Through the rest of the decade, both Commander and Modern would grow tremendously to become the preeminent ways to play Magic. The appeal of power, identity and non-rotating decks attracted and retained players, a marketing lesson WotC would not forget in years to come.

Then in the late 2010s, we had another sudden rules turmoil over changes to the pregame mulligan – changes which sparked heated debate and triggered several banlist updates to reflect their broad impact on gameplay. Banlist updates slowly increased in frequency overall, as power creep continued and new design staff expressed a willingness to push the envelope of balance – an approach coined for the public as “FIRE”.

RECENT YEARS – FIREWORKS APLENTY

The mulligan change was representative of a broader philosophy around the game’s design at this point – can we make it smoother, more forgiving, more intuitive, but especially faster?

There was a sense that long, drawn-out games or unlucky draws can easily turn someone off the hobby – especially in the new Age of Arena, where thousands of online complaints attest to the conspiratorial tendencies of slighted Magic players.

Conspiracy Theorist
He just wants to talk to you about the Bo1 shuffler.

To further blunt the worst of the bad beats, card effects were made more widely available (black gets artifact removal now! White gets card draw!) and also more flexible in general. These experiments are still going on today, with a steady stream of draw-smoothing mechanics such as MDFCs bringing the average quality of a hand (and the average land count of a deck) higher with each passing month. This has been accompanied by another stretch of general power creep and emphasis on on-board value, perhaps to bring Constructed formats more in line with the play patterns of Commander – now officially embraced as the most common way to play Magic.

The block model of storytelling has been abandoned, but not in favor of an all-encompassing long-term plot like The Weatherlight Saga or the years-long buildup to War of the Spark. Instead, the aesthetics of Magic have become even more diverse and decentralized, introducing major pop cultural crossovers through Universes Beyond and daring artistic styles through Secret Lair drops. This embrace of diverse visuals has also led to a boom in alternate printings and showcase versions of cards, now much more directly marketed to collectors through special booster packs and Masters sets.

MAGIC CONTAINS MULTITUDES

In fact “diversity” has become the overall watchword for Magic as it prepares for this next decade of development. Offering ever more diverse play experiences with digital-only cards and special Limited formats like Commander Legends. Diversifying its settings beyond the limits of traditional fantasy, with bold forays into cyberpunk, crime noir and sci-fi. Celebrating and better representing the diversity of people who play it. 
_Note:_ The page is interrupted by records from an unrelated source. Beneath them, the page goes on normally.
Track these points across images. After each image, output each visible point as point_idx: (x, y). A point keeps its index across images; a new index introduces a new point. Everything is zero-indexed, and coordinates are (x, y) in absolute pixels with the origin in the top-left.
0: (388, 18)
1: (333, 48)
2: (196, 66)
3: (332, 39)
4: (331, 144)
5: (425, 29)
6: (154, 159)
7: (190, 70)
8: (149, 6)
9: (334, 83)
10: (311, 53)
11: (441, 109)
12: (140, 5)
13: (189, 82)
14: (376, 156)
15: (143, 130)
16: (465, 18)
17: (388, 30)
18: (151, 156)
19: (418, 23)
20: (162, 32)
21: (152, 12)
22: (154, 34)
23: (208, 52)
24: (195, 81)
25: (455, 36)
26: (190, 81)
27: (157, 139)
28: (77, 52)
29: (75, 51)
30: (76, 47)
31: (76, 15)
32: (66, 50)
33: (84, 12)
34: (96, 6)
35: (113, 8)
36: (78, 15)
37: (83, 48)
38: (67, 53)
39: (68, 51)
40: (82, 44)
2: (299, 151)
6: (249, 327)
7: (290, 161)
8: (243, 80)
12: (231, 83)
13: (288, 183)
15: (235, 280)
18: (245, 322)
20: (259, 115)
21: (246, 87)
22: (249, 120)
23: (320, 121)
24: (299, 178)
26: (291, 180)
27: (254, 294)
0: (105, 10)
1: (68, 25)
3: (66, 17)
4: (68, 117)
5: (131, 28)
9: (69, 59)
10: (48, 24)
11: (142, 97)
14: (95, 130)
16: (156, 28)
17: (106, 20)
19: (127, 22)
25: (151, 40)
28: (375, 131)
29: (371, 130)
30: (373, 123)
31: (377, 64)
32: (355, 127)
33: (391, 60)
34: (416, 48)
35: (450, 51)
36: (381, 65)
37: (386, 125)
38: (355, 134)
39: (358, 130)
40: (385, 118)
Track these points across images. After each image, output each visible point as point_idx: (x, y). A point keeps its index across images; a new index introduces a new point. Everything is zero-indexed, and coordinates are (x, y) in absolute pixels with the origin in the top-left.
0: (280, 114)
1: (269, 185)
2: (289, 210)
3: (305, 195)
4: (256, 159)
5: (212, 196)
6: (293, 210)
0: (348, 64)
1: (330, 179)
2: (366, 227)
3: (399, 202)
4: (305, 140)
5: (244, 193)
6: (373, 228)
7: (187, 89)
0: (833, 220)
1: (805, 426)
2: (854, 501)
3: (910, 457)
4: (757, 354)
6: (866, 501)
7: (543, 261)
The recent WotC slogan of “not every Magic product is for you” has been a fairly huge culture shock to long-time players who had fully embraced the game and expected that dedication to always be returned in kind. But this period of busy, sometimes reckless change and experimentation is a testament to the belief that Magic can, should, and will offer more than any one player might need from it – in the hope that by doing so it will not limit itself to only serving a single type of player.